So, let’s back up. Are you witnessing data corruption? Or do you have “some test” that you’re using to determine the data is different? How are you doing this, exactly?

Peter

Yes, we are seeing corruption. I’ve verified the corruption by introducing debug code into the driver - when we handle a write, I log a debug message that contains a few of the bytes in the system buffer so that we can compare that information to what we see on disk later.

When corruption occurs, the bytes that I logged don’t match what’s on disk.

I have also considered the possibility that NTFS is buffering the data and that maybe we haven’t seen the latest changes yet. But if that’s the case, NTFS has to be buffering for more than 2 hours. We logged all writes over a two hour period after the data block was modified, and that block never was updated again in that time. That seems like way too long of a time to be able to explain the behavior as a result of NTFS write buffering.

NTFS isn’t buffering anything, unless you mean the cache manager. Even then, the data will coherent with what’s on disk in a matter of a few seconds.

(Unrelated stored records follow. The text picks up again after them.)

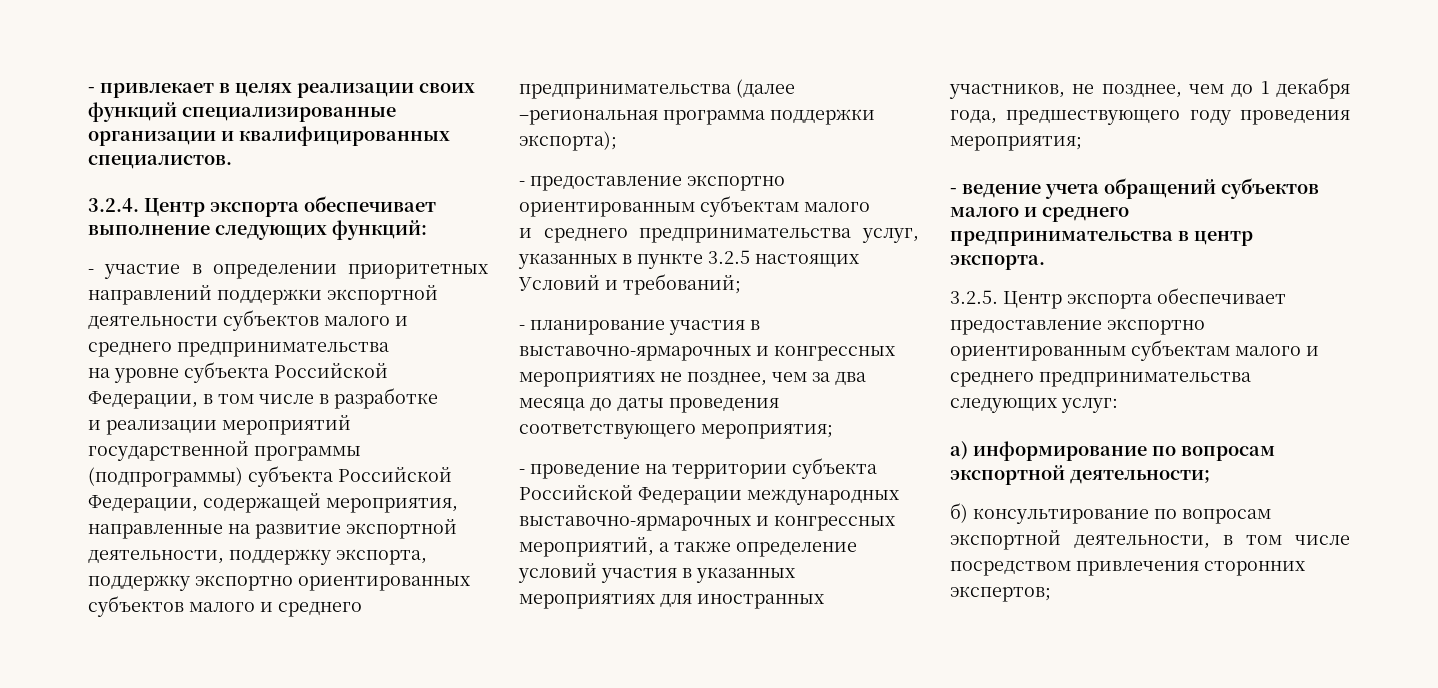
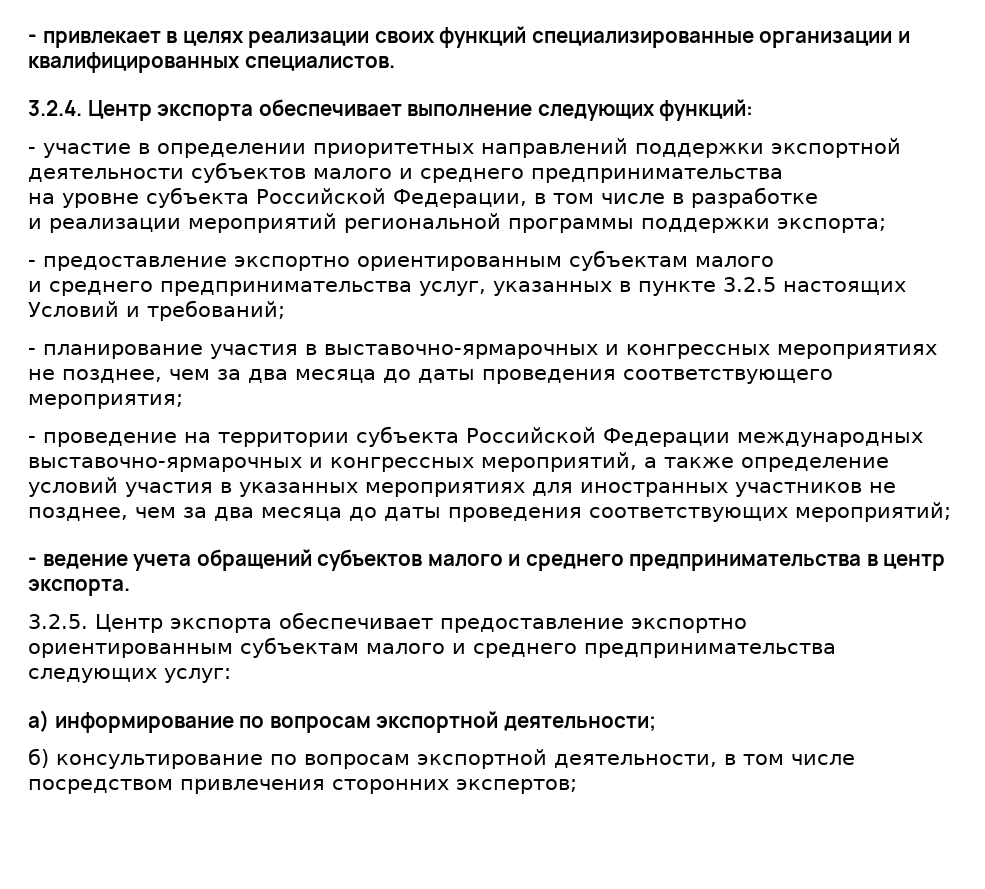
[88,441,361,461] [88,466,452,487] [88,493,458,513] [88,519,457,539] [88,549,427,565] [88,575,470,591] [88,596,362,617] [519,79,795,99] [519,109,875,125] [519,131,617,151] государственной программы (подпрограммы) субъекта Российской Федерации, содержащей мероприятия, направленные на развитие экспортной деятельности, поддержку экспорта, поддержку экспортно ориентированных субъектов малого и среднего предпринимательства (далее –региональная программа поддержки экспорта); -> [344,213,886,233] региональной программы поддержки экспорта;
[949,78,1350,99] [950,110,1350,125] [950,136,1082,151] участников, не позднее, чем до 1 декабря года, предшествующего году проведения мероприятия; -> [735,482,896,497] [28,502,951,522] участников не позднее, чем за два месяца до даты проведения соответствующих мероприятий;

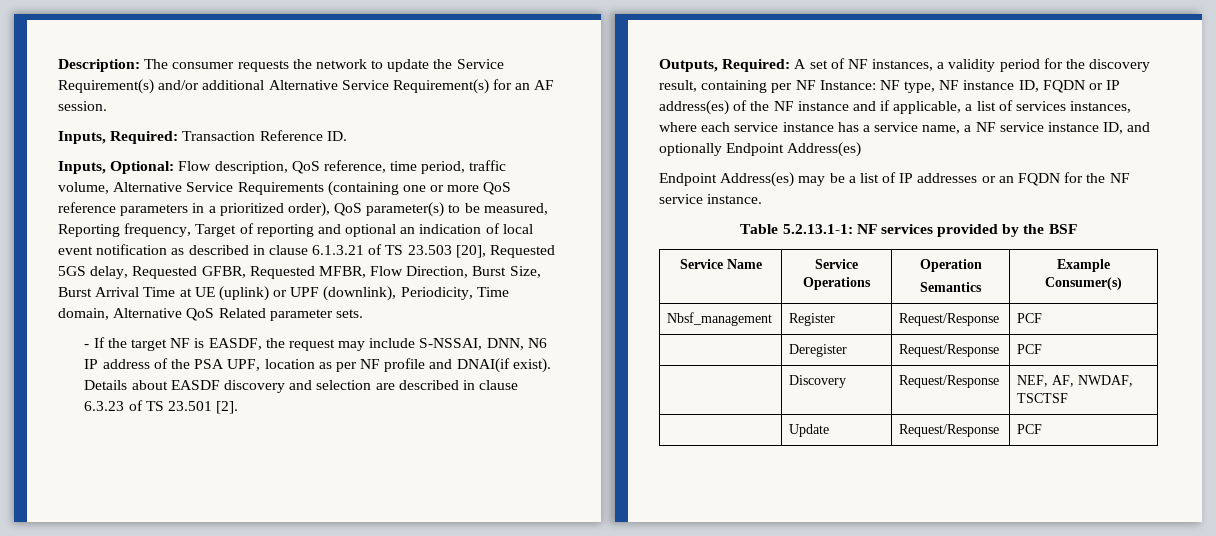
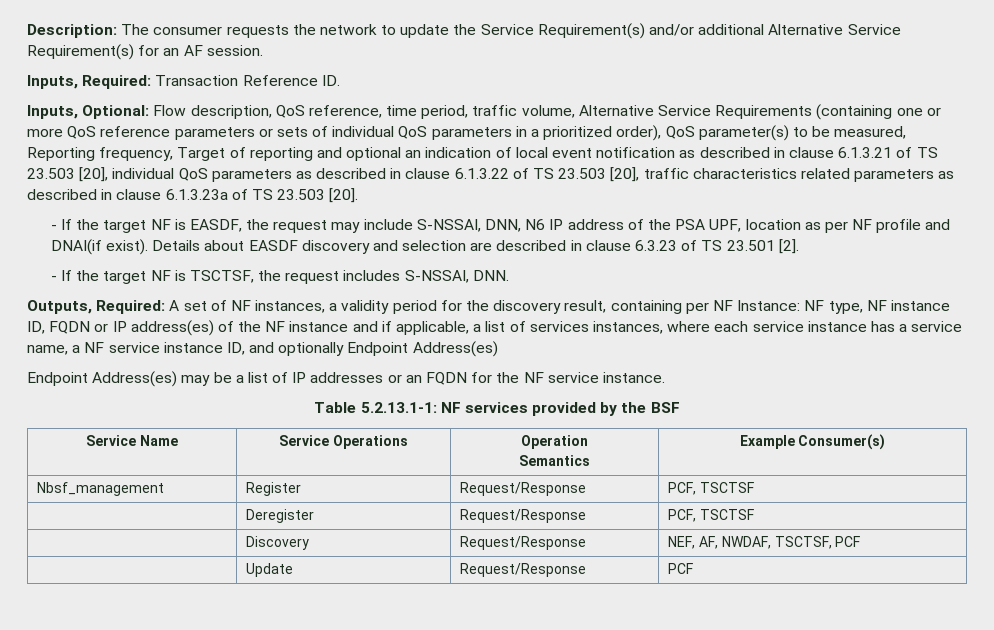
(189, 210) none -> [258,126,512,140] or sets of individual QoS parameters
[490,245,556,258] [58,266,541,279] [58,286,509,301] [58,308,363,321] Requested 5GS delay, Requested GFBR, Requested MFBR, Flow Direction, Burst Size, Burst Arrival Time at UE (uplink) or UPF (downlink), Periodicity, Time domain, Alternative QoS Related parameter sets. -> [112,167,955,182] [27,188,359,203] individual QoS parameters as described in clause 6.1.3.22 of TS 23.503 [20], traffic characteristics related parameters as described in clause 6.1.3.23a of TS 23.503 [20].
(239, 407) none -> [50,270,509,284] // - If the target NF is TSCTSF, the request includes S-NSSAI, DNN.
[1017,313,1043,323] PCF -> [668,482,755,495] PCF, TSCTSF
[1017,344,1043,354] PCF -> [668,509,755,522] PCF, TSCTSF
[1017,393,1069,403] TSCTSF -> [774,536,861,549] TSCTSF, PCF

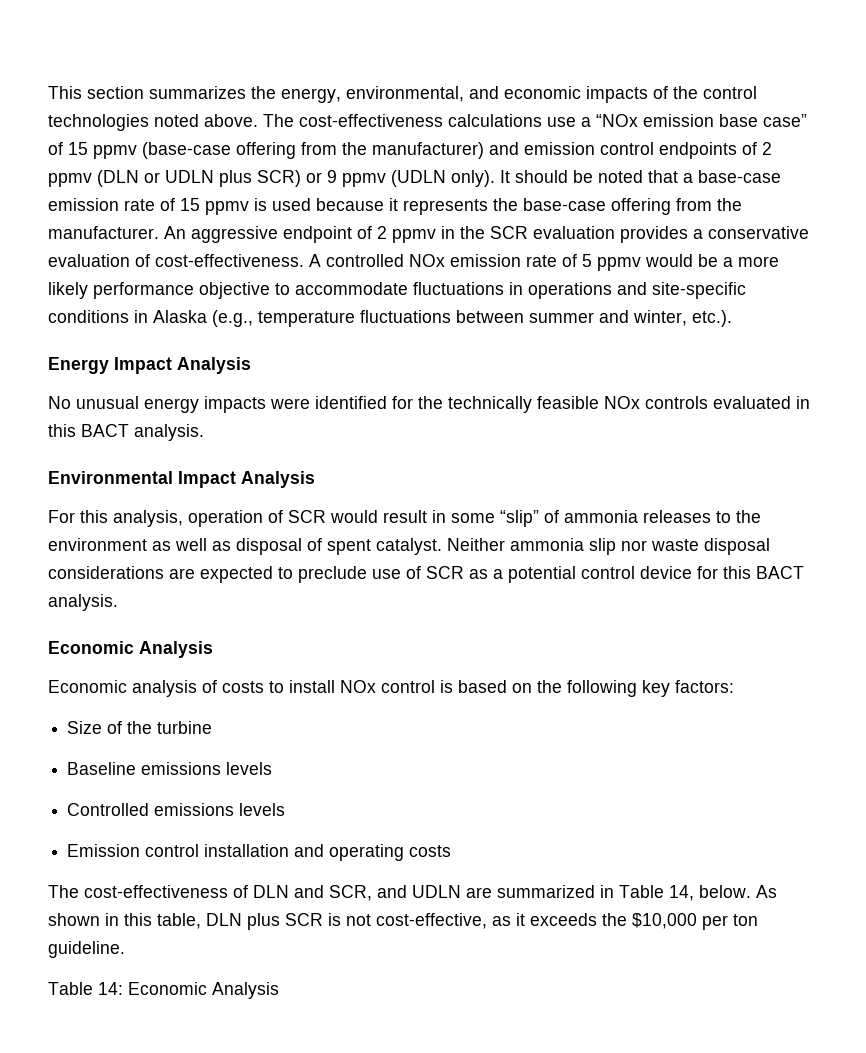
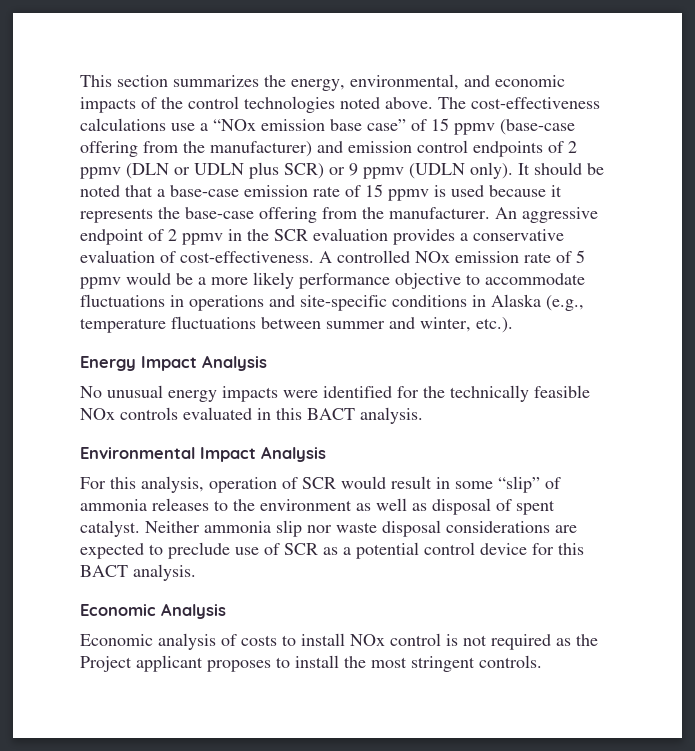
[458,680,734,697] [67,721,213,734] [67,762,273,775] [67,803,286,816] [67,844,452,861] [48,885,777,901] [48,913,758,930] [48,941,125,958] [48,982,279,999] based on the following key factors: // Size of the turbine // Baseline emissions levels // Controlled emissions levels // Emission control installation and operating costs // The cost-effectiveness of DLN and SCR, and UDLN are summarized in Table 14, below. As shown in this table, DLN plus SCR is not cost-effective, as it exceeds the $10,000 per ton guideline. // Table 14: Economic Analysis -> [463,634,598,650] [80,655,542,672] not required as the Project applicant proposes to install the most stringent controls.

You didn’t really explain what your test does, or how you’re determining that you have corruption. I’ve done some significant work in the storage branch, including multiple upper volume filters, and I might be able to help you. But you have to explain what you’re doing, and how you’ve come to the conclusion that the data on disk is corrupt.

Are you changing the data you write? If so, are you making a copy of the buffer before you write it (you cannot do modification in place).

Peter

We don’t change the data. But yes we do make a copy of the data and use that later for replication.

The test I do is to log a debug message that contains a small subset of the data in the buffer that we got back from MmGetSystemAddressForMdlSafe. For example if the write length is 8K, I grab 4 bytes from the buffer at 0, 2K, 4K, and 6K and just include those 4 bytes in the message (hex value).

Later, if we detect corruption at that block, I can look at the debug logs to see what data we saw. In this case we saw different data than what is actually stored on the volume at that location.

So, I know for a fact that replication of write data at this level works
correctly, my working assumption is therefore that your code is doing
something wrong.

When are you copying the data?

Mark Roddy

Dummy Pages?

https://blogs.msmvps.com/kernelmustard/2005/05/04/dummy-pages/